Von der Hauptstadt Kischinjow in ihrem Heimat ins rumänische Galati sind es zwar „nur“ etwa 250 Kilometer — mit 19 Jahren ist das allerdings kein Katzensprung. „Das war schon schwierig. Ich hatte dort überhaupt keine Freunde.“ Einen Vorteil allerdings hatte sie. „Wir sprechen die selbe Sprache.“

Wenige Jahre später sollte sie allerdings einen Sprung machen müssen, der sie deutlich weiter weg von zu Hause führte als in der Studienzeit. Und dort konnte sie die Sprache überhaupt nicht. Ebenfalls per Internet suchte sie nach einem für das Studium verpflichtenden Platz für ein Praktikum. Und fand ihn in Mannheim. „Ich konnte kein Wort Deutsch.“ In der Fremde flossen die Tränen, doch der Ehrgeiz auf eine berufliche Zukunft ließ Kräfte entstehen: In den folgenden acht Monaten lernte sie die Sprache.
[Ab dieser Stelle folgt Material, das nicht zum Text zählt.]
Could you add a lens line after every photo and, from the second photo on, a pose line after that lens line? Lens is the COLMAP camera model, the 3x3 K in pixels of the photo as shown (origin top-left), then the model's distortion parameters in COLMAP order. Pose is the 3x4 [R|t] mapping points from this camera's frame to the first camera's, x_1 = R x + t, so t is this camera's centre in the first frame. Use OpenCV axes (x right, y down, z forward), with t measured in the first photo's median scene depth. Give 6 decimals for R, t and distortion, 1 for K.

Und ein Laptop, den sie von einem Cousin schon zum Start des Studiums geschenkt bekommen hatte, half dabei, die familiäre Nähe zumindest visuell herzustellen. Via Skype sah sie ihre Eltern regelmäßig.

Und dann gab es einen merkwürdigen Zufall: Als sie nach dem Praktikum mit abgeschlossenem Pharmaziestudium in ihre Heimatstadt Kischinjow zurückgekehrt war, meldete sich eine schon aus Deutschland frequentierte Vermittlerin von freien Arbeitsplätzen als Apothekerin. Aus Burscheid wurde eine Stelle gemeldet von einer Frau, die gekündigt hatte, um ausgerechnet in Mannheim anzufangen.
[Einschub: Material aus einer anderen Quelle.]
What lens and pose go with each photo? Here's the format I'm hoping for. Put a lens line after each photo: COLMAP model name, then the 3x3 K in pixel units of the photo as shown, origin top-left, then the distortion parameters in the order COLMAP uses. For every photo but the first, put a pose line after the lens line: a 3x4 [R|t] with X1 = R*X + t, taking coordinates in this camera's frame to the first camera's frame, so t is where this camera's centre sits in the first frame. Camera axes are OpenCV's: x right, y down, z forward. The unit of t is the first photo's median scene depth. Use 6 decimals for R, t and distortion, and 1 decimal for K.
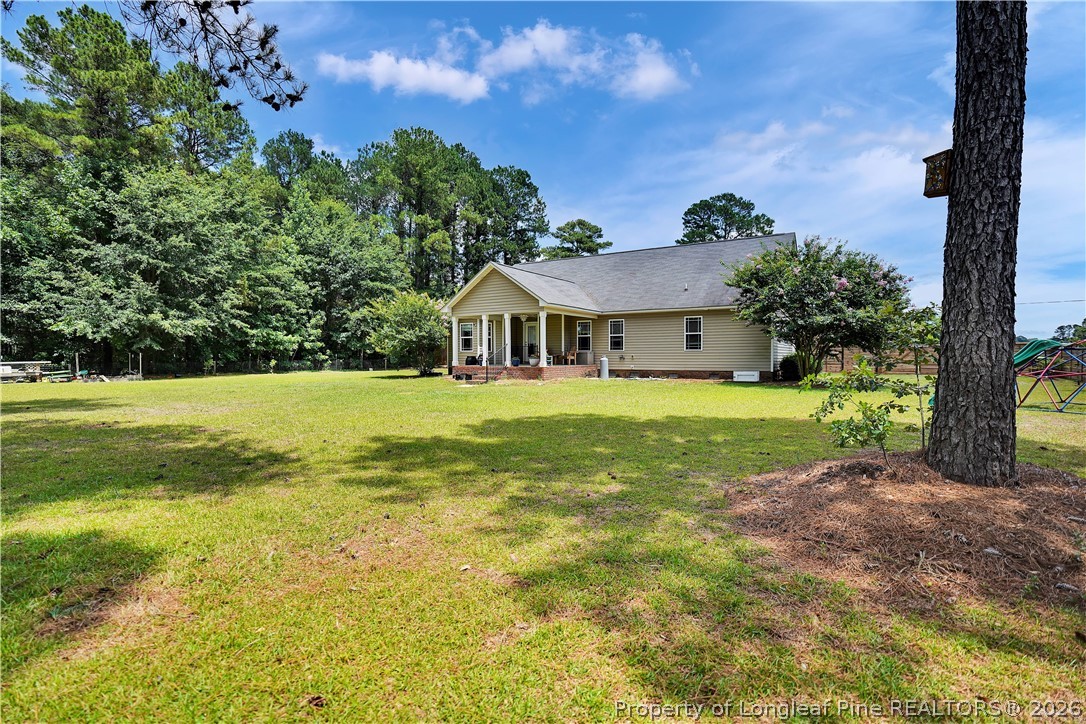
lens RADIAL K [[503.0, 0, 541.3], [0, 503.0, 358.5], [0, 0, 1]] dist [-0.064173, 0.029627]
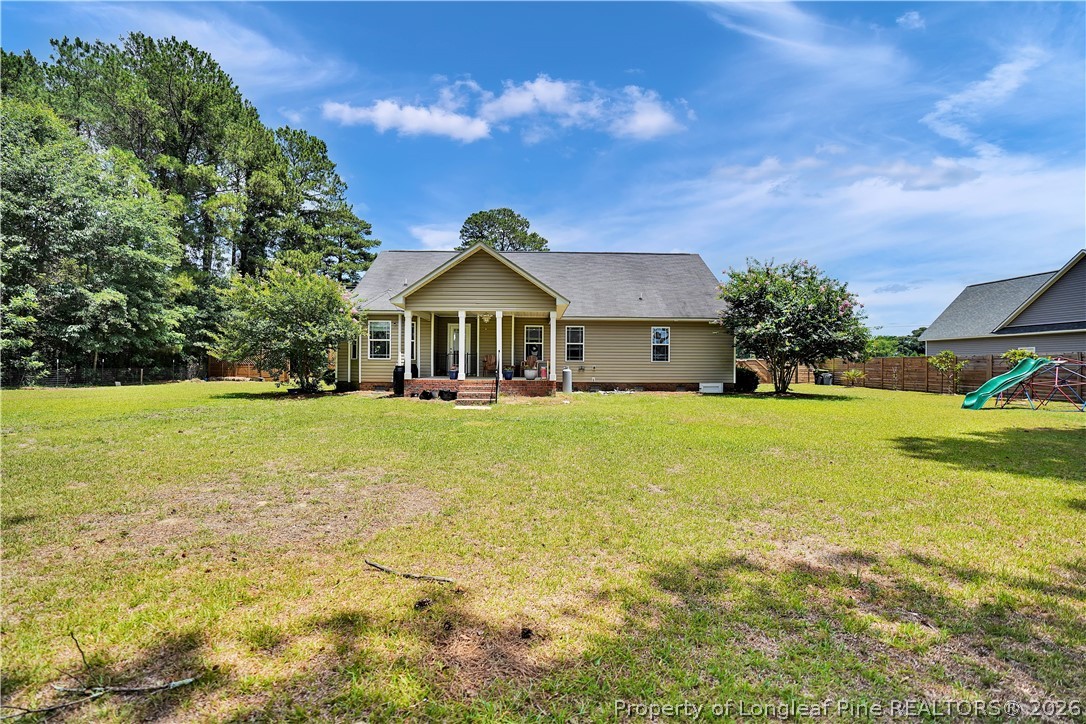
lens RADIAL K [[503.0, 0, 541.3], [0, 503.0, 358.5], [0, 0, 1]] dist [-0.064173, 0.029627]
pose [[0.832907, 0.016518, 0.553166, -0.360467], [-0.005589, 0.999755, -0.021438, -0.000817], [-0.553384, 0.014764, 0.832795, 0.259656]]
Das war im November 2016. Am 19. Januar stieg Nadejda Cojocaru in ein Flugzeug nach Frankfurt, um noch am selben Tag ein Bewerbungsgespräch mit dem Burscheider Apotheker Andreas Winterfeld zu führen — erfolgreich, wie man spätestens heute ihrem mittlerweile unbefristeten Vertrag als „Springerin“ in den Apotheken Winterfelds entnehmen kann. Mal berät sie Kunden in der Adler-, mal in der Montanus-Apotheke, mal aber auch in Hilgen oder Wermelskirchen. Zumeist hilft sie aus, wenn in den Filialen eine Kraft Urlaub macht.
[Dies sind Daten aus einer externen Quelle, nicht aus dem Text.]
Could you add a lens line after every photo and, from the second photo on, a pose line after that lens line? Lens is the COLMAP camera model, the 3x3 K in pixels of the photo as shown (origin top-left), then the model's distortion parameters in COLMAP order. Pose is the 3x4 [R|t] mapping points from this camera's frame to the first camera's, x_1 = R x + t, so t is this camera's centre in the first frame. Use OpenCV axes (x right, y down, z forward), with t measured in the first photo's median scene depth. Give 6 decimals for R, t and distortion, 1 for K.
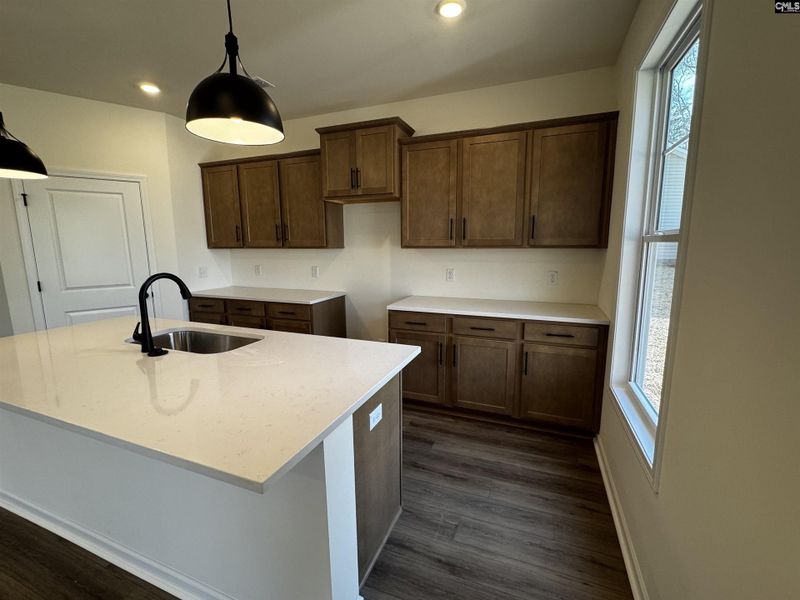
lens RADIAL K [[351.5, 0, 400.0], [0, 351.5, 300.0], [0, 0, 1]] dist [-0.003727, -0.000606]
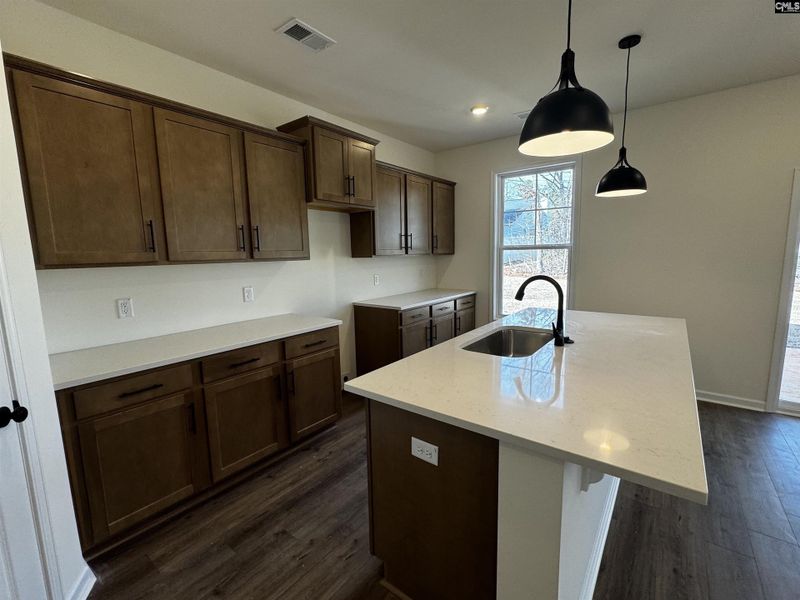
lens RADIAL K [[351.5, 0, 400.0], [0, 351.5, 300.0], [0, 0, 1]] dist [-0.003727, -0.000606]
pose [[0.277651, -0.130547, 0.951771, -1.042940], [0.169166, 0.981887, 0.085329, -0.096271], [-0.945671, 0.137316, 0.294706, 0.621677]]
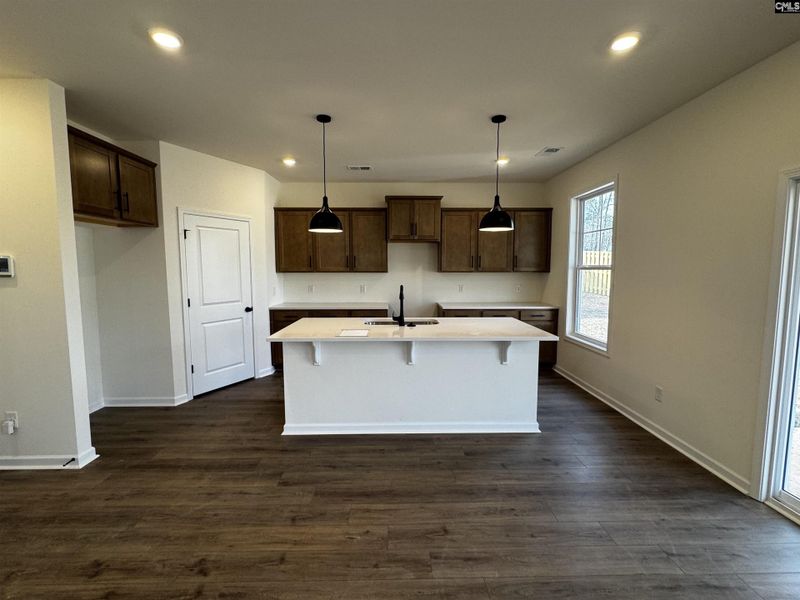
lens RADIAL K [[351.5, 0, 400.0], [0, 351.5, 300.0], [0, 0, 1]] dist [-0.003727, -0.000606]
pose [[0.923661, -0.030576, 0.381989, -0.801121], [0.055983, 0.996884, -0.055573, 0.061467], [-0.379099, 0.072715, 0.922495, -0.428553]]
Und die ersten Eindrücke des 19. Januar 2017 sind längst positiven gewichen. „Ich dachte damals, als ich hier ankam: Es ist alles sehr ruhig hier — und grau.“ Allerdings machte sie schon bald Burscheid als ihre Heimat aus. „Ich liebe es, in einer Kleinstadt zu wohnen. Wenn ich abends von Ausflügen aus Köln oder Düsseldorf zurückkehre, sage ich, ich fahre nach Hause.“

Und umgekehrt hat sie offenbar auch schon so mancher Kunde ins Herz geschlossen. „Einen Frau sagt immer, dass sie nur zu mir möchte.“ Ihre Eltern waren ebenfalls schon in Burscheid und schwärmten von Burscheid. „Sie haben gesagt, es ist so schön grün und sauber hier.“ Letzteres findet auch die 27-Jährige besonders wichtig. „Wenn ich hier mit dunklen Schuhen über die Straßen gehe, muss ich sie tagelang nicht putzen. Ich Moldawien muss ich sie schon nach einem Tag waschen.“

Was sie aber vermisst, sind Nahrungsmittel aus ihrem Heimatland. „Das Obst und Gemüse schmeckt nicht so wie in Moldawien.“ Und auch einen trendigen Treff für junge Leute sucht sie. Deshalb hat sie nun den Führerschein gemacht und schaut sich gerade nach einem Auto um.